时空观测者:基于超空间扩散采样的四维世界驯服术
ChronosObserver: Taming 4D World with Hyperspace Diffusion Sampling
December 1, 2025
作者: Qisen Wang, Yifan Zhao, Peisen Shen, Jialu Li, Jia Li
cs.AI
摘要
尽管当前主流的相机控制视频生成模型能够制作出电影级效果,但将其直接应用于生成具有三维一致性与高保真度的时间同步多视角视频仍面临挑战,而这正是驾驭四维世界的关键能力。现有研究或采用数据增强策略,或依赖测试时优化技术,但这些方法受限于模型泛化能力不足与可扩展性问题。为此,我们提出ChronosObserver——一种免训练方法,其核心包含用于表征四维世界场景时空约束的「世界状态超空间」,以及利用该超空间实现多视角扩散采样轨迹同步的「超空间引导采样」。实验结果表明,本方法无需对扩散模型进行训练或微调,即可生成高保真、三维一致的时间同步多视角视频。
English
Although prevailing camera-controlled video generation models can produce cinematic results, lifting them directly to the generation of 3D-consistent and high-fidelity time-synchronized multi-view videos remains challenging, which is a pivotal capability for taming 4D worlds.

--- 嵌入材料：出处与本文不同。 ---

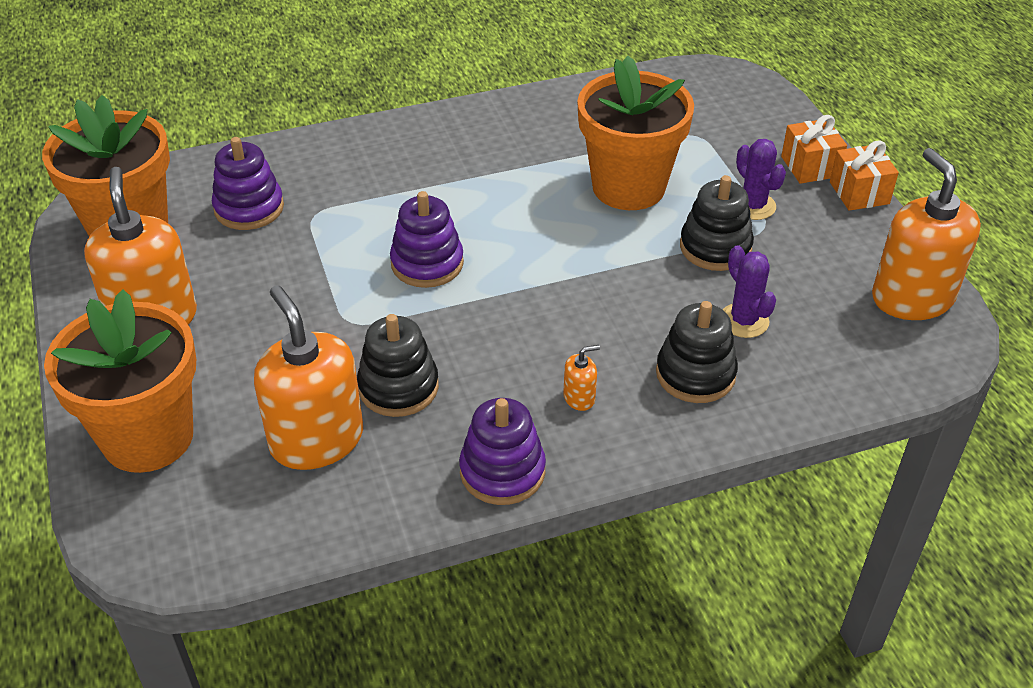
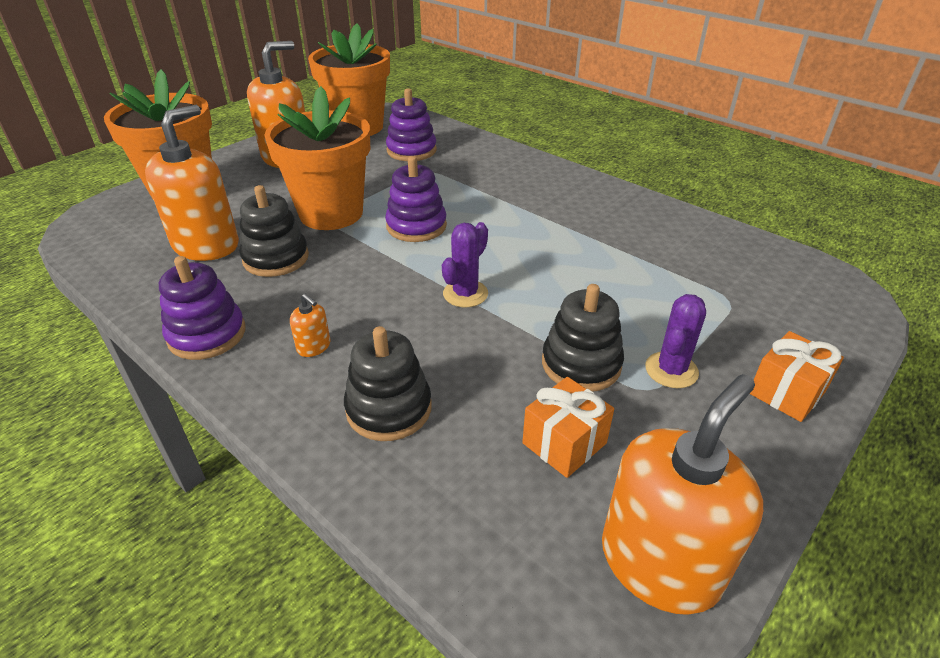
camera: 60 degrees right, 5 degrees down
orange flower pot [577,56,694,210] -> orange flower pot moved to [264,86,370,230]
purple cactus [723,245,776,338] -> purple cactus moved to [442,222,488,307]
orange gift [830,140,899,211] -> orange gift moved to [522,377,614,478]

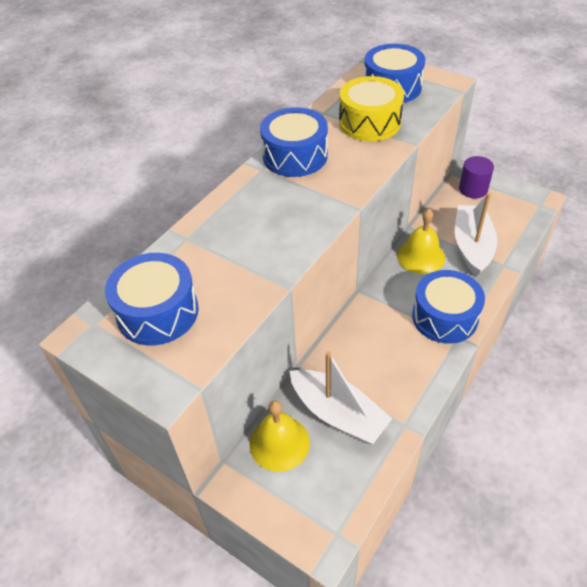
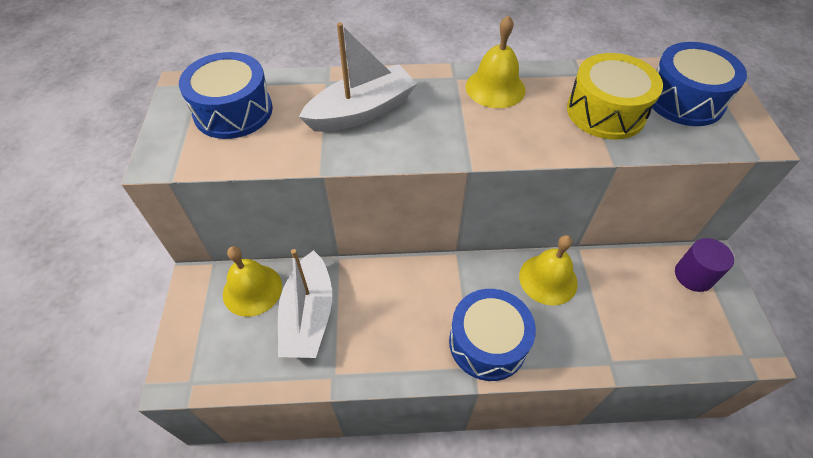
camera: 50 degrees right, 5 degrees up
blue drum [260,107,328,177] -> yellow bell [466,15,526,108]
white boat [455,193,497,277] -> white boat moved to [299,22,417,132]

Some works resort to data augmentation or test-time optimization, but these strategies are constrained by limited model generalization and scalability issues. To this end, we propose ChronosObserver, a training-free method including World State Hyperspace to represent the spatiotemporal constraints of a 4D world scene, and Hyperspace Guided Sampling to synchronize the diffusion sampling trajectories of multiple views using the hyperspace. Experimental results demonstrate that our method achieves high-fidelity and 3D-consistent time-synchronized multi-view videos generation without training or fine-tuning for diffusion models.